> _Task description_: Copy out all of the material below word for word, line by line, but leave the pictures out.

> _Extracted material_:

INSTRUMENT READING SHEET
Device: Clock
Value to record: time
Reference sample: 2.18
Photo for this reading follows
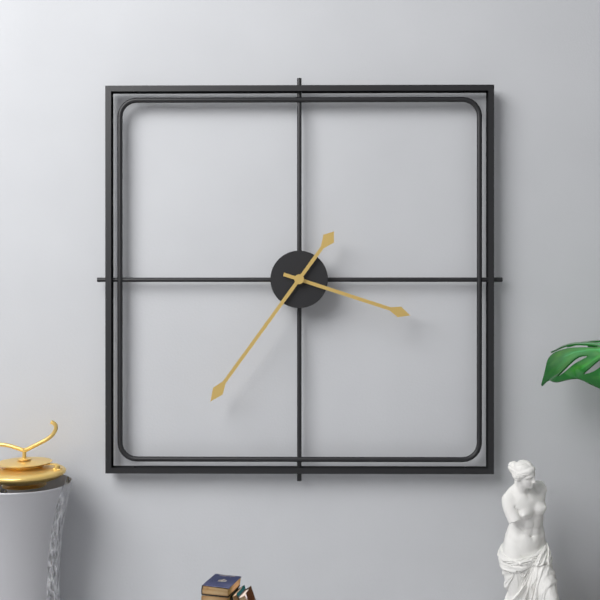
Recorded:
3.36
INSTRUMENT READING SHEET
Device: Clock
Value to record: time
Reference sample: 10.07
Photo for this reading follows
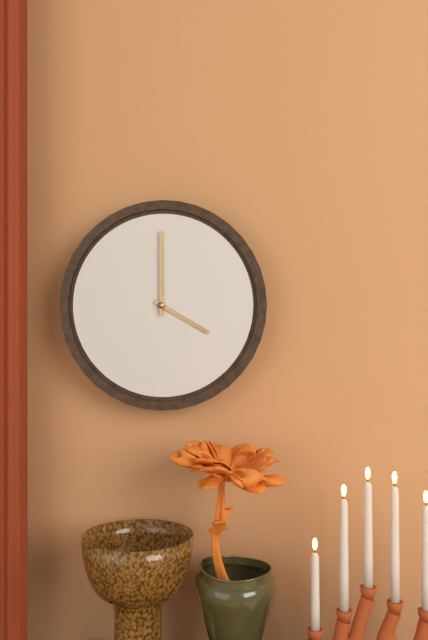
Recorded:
4.00
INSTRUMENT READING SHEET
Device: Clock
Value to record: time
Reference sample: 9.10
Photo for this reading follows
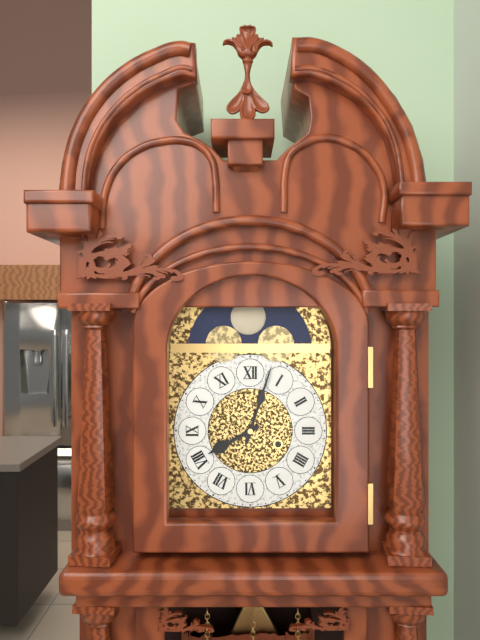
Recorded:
8.03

> _Answer to the task_:
INSTRUMENT READING SHEET
Device: Clock
Value to record: time
Reference sample: 2.18
Photo for this reading follows
Recorded:
3.36
INSTRUMENT READING SHEET
Device: Clock
Value to record: time
Reference sample: 10.07
Photo for this reading follows
Recorded:
4.00
INSTRUMENT READING SHEET
Device: Clock
Value to record: time
Reference sample: 9.10
Photo for this reading follows
Recorded:
8.03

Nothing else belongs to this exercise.